Within the planarian field a hot topic in the last years has been the discussion about which factors control the re-establishment of polarity and whether or not signalling centers functioning as organizers exist during regeneration. Different genes are required to trigger anterior regeneration in terms of providing identity and the proper patterning cues. Among them, wnt1, notum, pbx, prep and follistatin play key roles.
Now, a recent paper from the laboratory of Kerstin Bartscherer report on the central role of the transcription factors foxD (Forkhead) and zicA (zinc finger transcription factor) (http://www.ncbi.nlm.nih.gov/pubmed/24704339). The results presented here complement and expand previous reports on foxD function during planarian regeneration from the laboratories of Peter Reddien (http://www.ncbi.nlm.nih.gov/pubmed/24415944) and Phil Newmark (http://www.ncbi.nlm.nih.gov/pubmed/23297191).
FoxD is expressed at the tip of the head where it co-localizes with other markers of this anterior pole, such as notum and follistatin. Upon its silencing, anterior regeneration was severely impaired as some animals developed small blastemas with cyclopic eyes (eyes fused at the midline) and aberrant small brains, and other worms regenerated extremely small blastemas with no eyes or cephalic ganglia. Next, the authors decided to search for putative downstream targets of foxD by sequencing the transcriptomes of control and foxD(RNAi) regenerating tail pieces. One of the identified candidates was a zinc finger transcription factor that was named Smed-zicA. Remarkably, zicA was also expressed at the anterior tip of the head similarly to foxD, notum and follistatin. In fact, zicA co-localizes with foxD, notum and follistatin-expressing cells. Upon RNAi silencing of zicA, the treated planarians displayed very similar defects on anterior regeneration as those shown after foxD RNAi. To validate that zicA was a target of foxD the authors show how the expression of zicA disappeared after foxD RNAi. However, they also found that foxD expression depended on zicA, which suggests that these two genes may regulate each other’s expression. Also, double silencing of foxD and zicA resulted in more severe phenotypes, further supporting that both genes act together during anterior regeneration.

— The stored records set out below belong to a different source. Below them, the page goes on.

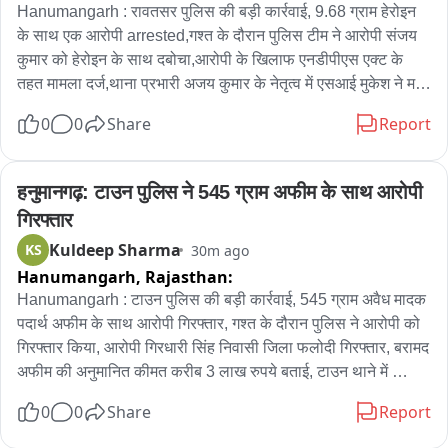
Hanumangarh : रावतसर पुलिस की बड़ी कार्रवाई, 9.68 ग्राम हेरोइन 
के साथ एक आरोपी arrested,गश्त के दौरान पुलिस टीम ने आरोपी संजय 
कुमार को हेरोइन के साथ दबोचा,आरोपी के खिलाफ एनडीपीएस एक्ट के 
तहत मामला दर्ज,थाना प्रभारी अजय कुमार के नेतृत्व में एसआई मुकेश ने मय 
टीम की कार्रवाई
0
0
Share
Report
हनुमानगढ़: टाउन पुलिस ने 545 ग्राम अफीम के साथ आरोपी 
गिरफ्तार
Kuldeep Sharma
KS
30m ago
Hanumangarh,
Rajasthan:
Hanumangarh : टाउन पुलिस की बड़ी कार्रवाई, 545 ग्राम अवैध मादक 
पदार्थ अफीम के साथ आरोपी गिरफ्तार, गश्त के दौरान पुलिस ने आरोपी को 
गिरफ्तार किया, आरोपी गिरधारी सिंह निवासी जिला फलोदी गिरफ्तार, बरामद 
अफीम की अनुमानित कीमत करीब 3 लाख रुपये बताई, टाउन थाने में 
एनडीपीएस एक्ट के तहत मामला दर्ज, आरोपी के खिलाफ फलोदी थाने में पूर्व 
0
0
Share
Report
में हत्या के प्रयास और आर्म्स एक्ट का मामला दर्ज होने की जानकारी, 
कार्रवाई में कांस्टेबल राकेश कुमार की भूमिका और एसआई रामकेर ने मय टीम 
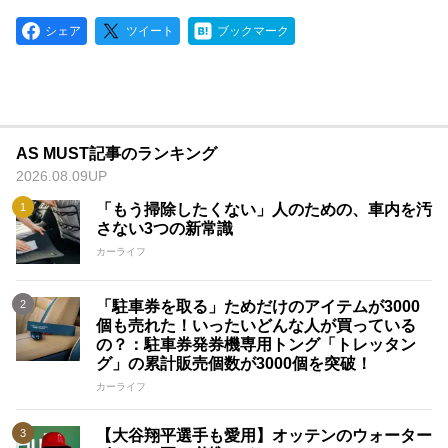
シェア
ツイート
ブックマーク
AS MUST記事のランキング
2026.08.09UP
「もう掃除したくない」人のための、車内を汚
さない3つの新常識
カーライフ
「駐車券を取る」ためだけのアイテムが3000
個も売れた！いったいどんな人が買っている
の？：駐車券発券機専用トング「トレッタン
グ」の累計販売個数が3000個を突破！
カーライフ
【大谷翔平選手も愛用】オッテンのウォーター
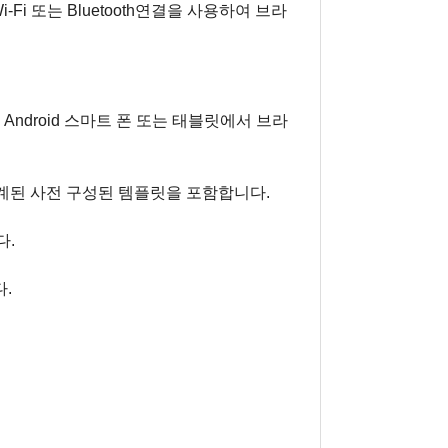
Fi 또는 Bluetooth연결을 사용하여 브라
 Android 스마트 폰 또는 태블릿에서 브라
된 사전 구성된 템플릿을 포함합니다.
다.
.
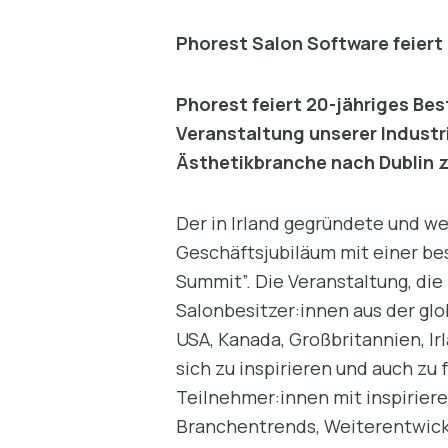
Phorest Salon Software feiert 
Phorest feiert 20-jähriges B
Veranstaltung unserer Industri
Ästhetikbranche nach Dublin 
Der in Irland gegründete und we
Geschäftsjubiläum mit einer be
Summit”. Die Veranstaltung, die
Salonbesitzer:innen aus der gl
USA, Kanada, Großbritannien, Ir
sich zu inspirieren und auch zu 
Teilnehmer:innen mit inspirier
Branchentrends, Weiterentwick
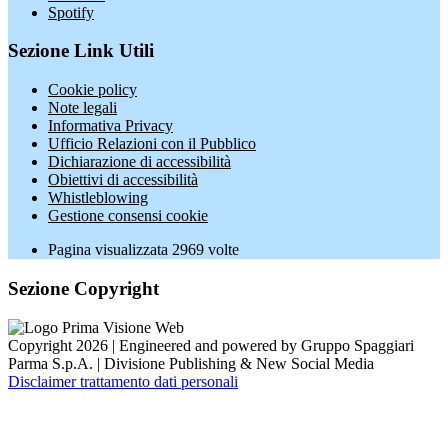
Spotify
Sezione Link Utili
Cookie policy
Note legali
Informativa Privacy
Ufficio Relazioni con il Pubblico
Dichiarazione di accessibilità
Obiettivi di accessibilità
Whistleblowing
Gestione consensi cookie
Pagina visualizzata
2969
volte
Sezione Copyright
Copyright 2026 | Engineered and powered by Gruppo Spaggiari
Parma S.p.A. | Divisione Publishing & New Social Media
Disclaimer trattamento dati personali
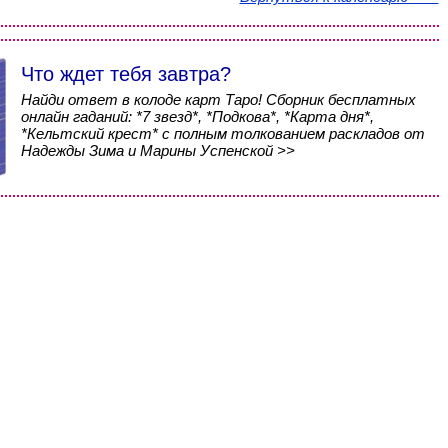
Что ждет тебя завтра?
Найди ответ в колоде карт Таро! Сборник бесплатных
онлайн гаданий: *7 звезд*, *Подкова*, *Карта дня*,
*Кельтский крест* с полным толкованием раскладов от
Надежды Зима и Марины Успенской >>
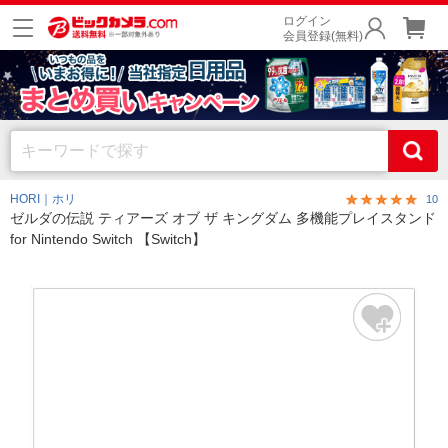
ログイン
会員登録(無料)
HORI｜ホリ
10
ゼルダの伝説 ティアーズ オブ ザ キングダム 多機能プレイスタンド
for Nintendo Switch 【Switch】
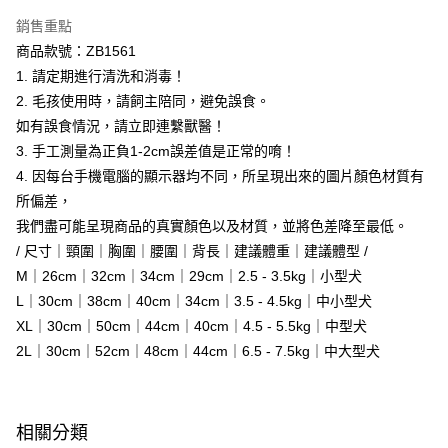
每筆NT$60，滿NT$1,000(含以上)免運費
銷售重點
商品款號：ZB1561
付款後7-11取貨
1. 請定期進行清洗和消毒！
每筆NT$60，滿NT$1,000(含以上)免運費
2. 毛孩使用時，請飼主陪同，避免誤食。
宅配
如有誤食情況，請立即連繫獸醫！
每筆NT$120，滿NT$1,000(含以上)免運費
3. 手工測量為正負1-2cm誤差值是正常的唷！
4. 因每台手機電腦的顯示器均不同，所呈現出來的圖片顏色材質有
付款後門市自取
所偏差，
每筆NT$60，滿NT$1,000(含以上)免運費
我們盡可能呈現商品的真實顏色以及材質，並將色差降至最低。
海外配送-港/澳/新/馬/泰國專屬
查看運費
/ 尺寸｜頸圍｜胸圍｜腰圍｜背長｜建議體重｜建議體型 /
M｜26cm｜32cm｜34cm｜29cm｜2.5 - 3.5kg｜小型犬
海外配送-其他亞洲地區
查看運費
L｜30cm｜38cm｜40cm｜34cm｜3.5 - 4.5kg｜中小型犬
海外配送-歐美地區
查看運費
XL｜30cm｜50cm｜44cm｜40cm｜4.5 - 5.5kg｜中型犬
2L｜30cm｜52cm｜48cm｜44cm｜6.5 - 7.5kg｜中大型犬
相關分類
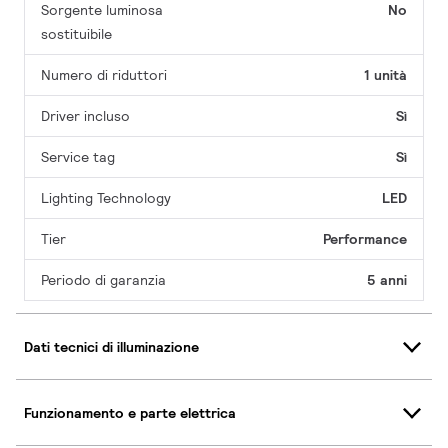
Sorgente luminosa
No
sostituibile
Numero di riduttori
1 unità
Driver incluso
Sì
Service tag
Sì
Lighting Technology
LED
Tier
Performance
Periodo di garanzia
5 anni
Dati tecnici di illuminazione
Funzionamento e parte elettrica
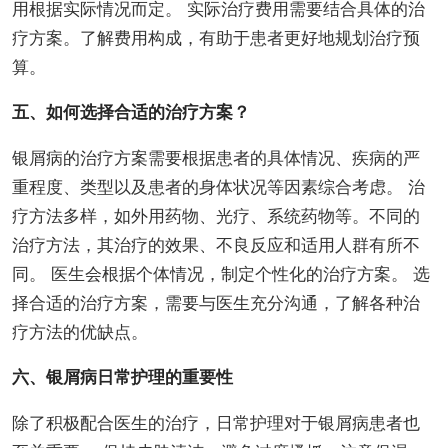
用根据实际情况而定。 实际治疗费用需要结合具体的治
疗方案。了解费用构成，有助于患者更好地规划治疗预
算。
五、如何选择合适的治疗方案？
银屑病的治疗方案需要根据患者的具体情况、疾病的严
重程度、类型以及患者的身体状况等因素综合考虑。 治
疗方法多样，如外用药物、光疗、系统药物等。不同的
治疗方法，其治疗的效果、不良反应和适用人群有所不
同。 医生会根据个体情况，制定个性化的治疗方案。 选
择合适的治疗方案，需要与医生充分沟通，了解各种治
疗方法的优缺点。
六、银屑病日常护理的重要性
除了积极配合医生的治疗，日常护理对于银屑病患者也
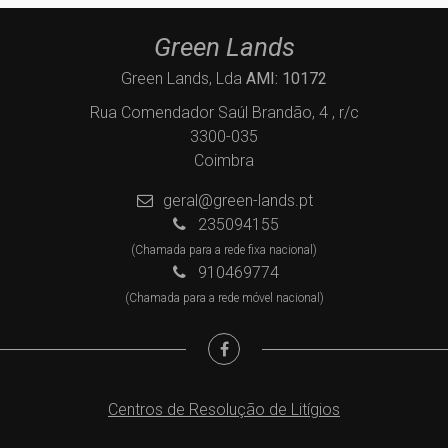
Green Lands
Green Lands, Lda
AMI: 10172
Rua Comendador Saúl Brandão, 4 , r/c
3300-035
Coimbra
geral@green-lands.pt
235094155
(Chamada para a rede fixa nacional)
910469774
(Chamada para a rede móvel nacional)
Centros de Resolução de Litígios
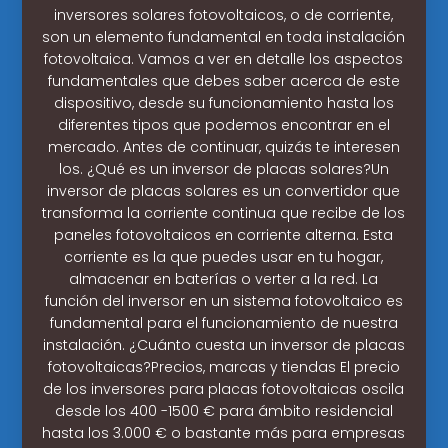
inversores solares fotovoltaicos, o de corriente,
son un elemento fundamental en toda instalación
fotovoltaica. Vamos a ver en detalle los aspectos
fundamentales que debes saber acerca de este
dispositivo, desde su funcionamiento hasta los
diferentes tipos que podemos encontrar en el
mercado. Antes de continuar, quizás te interesen
los. ¿Qué es un inversor de placas solares?Un
inversor de placas solares es un convertidor que
transforma la corriente continua que recibe de los
paneles fotovoltaicos en corriente alterna. Esta
corriente es la que puedes usar en tu hogar,
almacenar en baterías o verter a la red. La
función del inversor en un sistema fotovoltaico es
fundamental para el funcionamiento de nuestra
instalación. ¿Cuánto cuesta un inversor de placas
fotovoltaicas?Precios, marcas y tiendas El precio
de los inversores para placas fotovoltaicas oscila
desde los 400 -1500 € para ámbito residencial
hasta los 3.000 € o bastante más para empresas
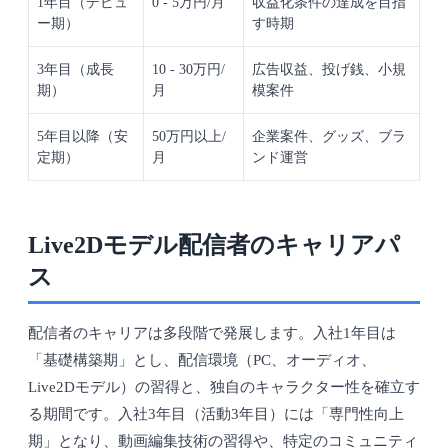
1年目（デビュ
0 - 5万円/月
収益化条件の達成を目指
ー期）
す時期
3年目（成長
10 - 30万円/
広告収益、投げ銭、小規
期）
月
模案件
5年目以降（安
50万円以上/
企業案件、グッズ、ブラ
定期）
月
ンド運営
Live2Dモデル配信者のキャリアパ
ス
配信者のキャリアは多段階で発展します。入社1年目は
「基礎構築期」とし、配信環境（PC、オーディオ、
Live2Dモデル）の習得と、独自のキャラクター性を確立す
る期間です。入社3年目（活動3年目）には「専門性向上
期」となり、動画編集技術の習得や、特定のコミュニティ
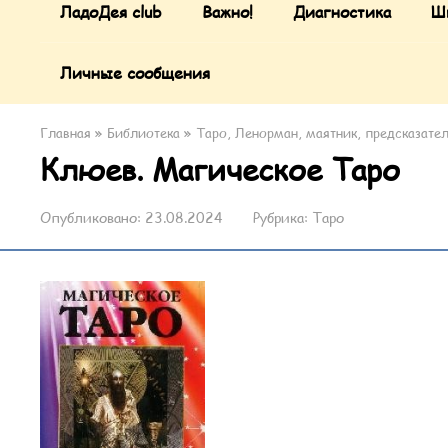
ЛадоДея club
Важно!
Диагностика
Ш
Личные сообщения
Главная
»
Библиотека
»
Таро, Ленорман, маятник, предсказате
Клюев. Магическое Таро
Опубликовано:
23.08.2024
Рубрика:
Таро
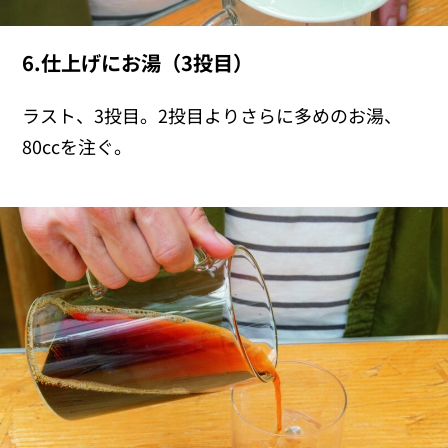
6.仕上げにお湯（3投目）
ラスト、3投目。2投目よりさらに多めのお湯、
80ccを注ぐ。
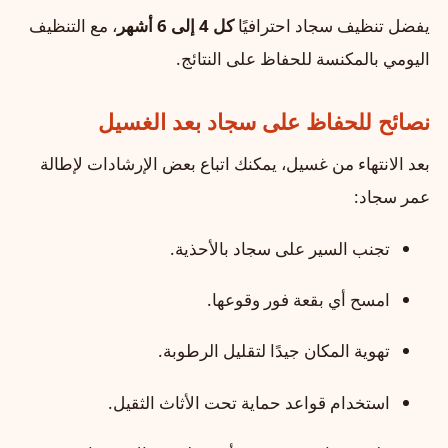
يفضل تنظيف سجاد احترافيًا
كل 4 إلى 6 أشهر
، مع التنظيف
اليومي بالمكنسة للحفاظ على النتائج.
نصائح للحفاظ على سجاد بعد الغسيل
بعد الانتهاء من غسيل، يمكنك اتباع بعض الإرشادات لإطالة
عمر سجاد:
تجنب السير على سجاد بالأحذية.
امسح أي بقعة فور وقوعها.
تهوية المكان جيدًا لتقليل الرطوبة.
استخدام قواعد حماية تحت الأثاث الثقيل.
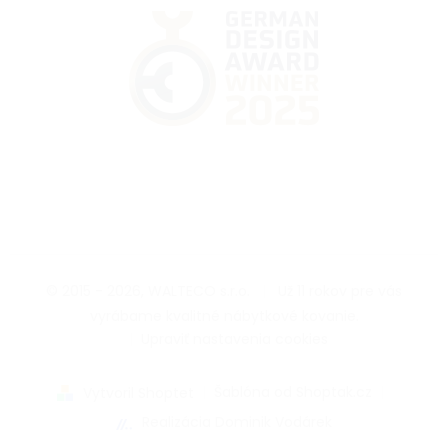
© 2015 - 2026, WALTECO s.r.o.
|
Už 11 rokov pre vás
vyrábame kvalitné nábytkové kovanie.
|
Upraviť nastavenia cookies
|
Šablóna od Shoptak.cz
|
Vytvoril Shoptet
Realizácia Dominik Vodárek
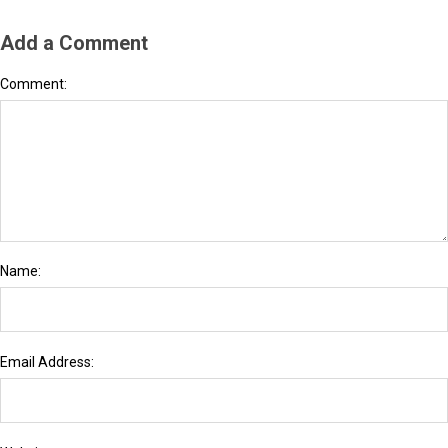
Add a Comment
Comment:
Name:
Email Address:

After either foxD or zicA RNAi the expression of several genes normally expressed at the anterior region was significantly reduced. On the contrary, the expression of genes normally expressed at the posterior pole was unaffected. In planarians notum has been shown to play a key role in the establishment of anterior polarity at very early stages of regeneration. Even though the coalesced notum expression at the anterior tip was inhibited after foxD or zicA RNAi at 3 days of regeneration, the silencing of any of these 2 genes did not affect the early expression of notum. This suggests that foxD and zicA would be required for head regeneration downstream of early polarity determinants. Also, the expression of follistatin at the anterior tip was lost after foxD or zicA RNAi at 3 days of regeneration. Previously, follistatin has been suggested to function together with notum to determine a putative anterior signalling center. In addition, the silencing of foxD or zicA lead to a rapid decrease of the expression of notum and follistatin at the anterior pole of intact non-regenerating animals, just after 3-7 days. After irradiation, however, cells expressing notum and follistatin at the anterior pole were maintained at least until day 8 after treatment. Thus, these results suggest that the loss of notum and follistatin-expressing cells would not be caused by stem cell-based turnover, but would support a role for foxD and zicA in the regulation of the expression of notum and follistatin at those anterior pole cells.
Finally, the authors analyzed whether or not foxD and zicA were expressed in differentiating anterior pole cells, as foxD and zicA-positive cells were lost after irradiation in 3 day-regenerating fragments. They found that foxD and zicA co-localize with the stem cell marker Smedwi-1. But they also co-localize with cells that do not express Smedwi-1 anymore but still are positive for SMEDWI-1 protein. These results indicate that foxD and zicA are expressed in the progenitors of the cells that will give rise to the anterior pole, and somehow required for their differentiation and the formation of this pole. Terminal differentiated cells at the anterior pole express foxD and zicA, whereas progenitor cells closer to the stump co-express these to factors together with SMEDWI-1.
Further experiments are necessary to define the exact relationships between the different genes that appear to be important for the development of this anterior pole (pbx, follistatin, foxD, prep and zicA), as well to see up to which extend this anterior pole works as an organizing signalling center.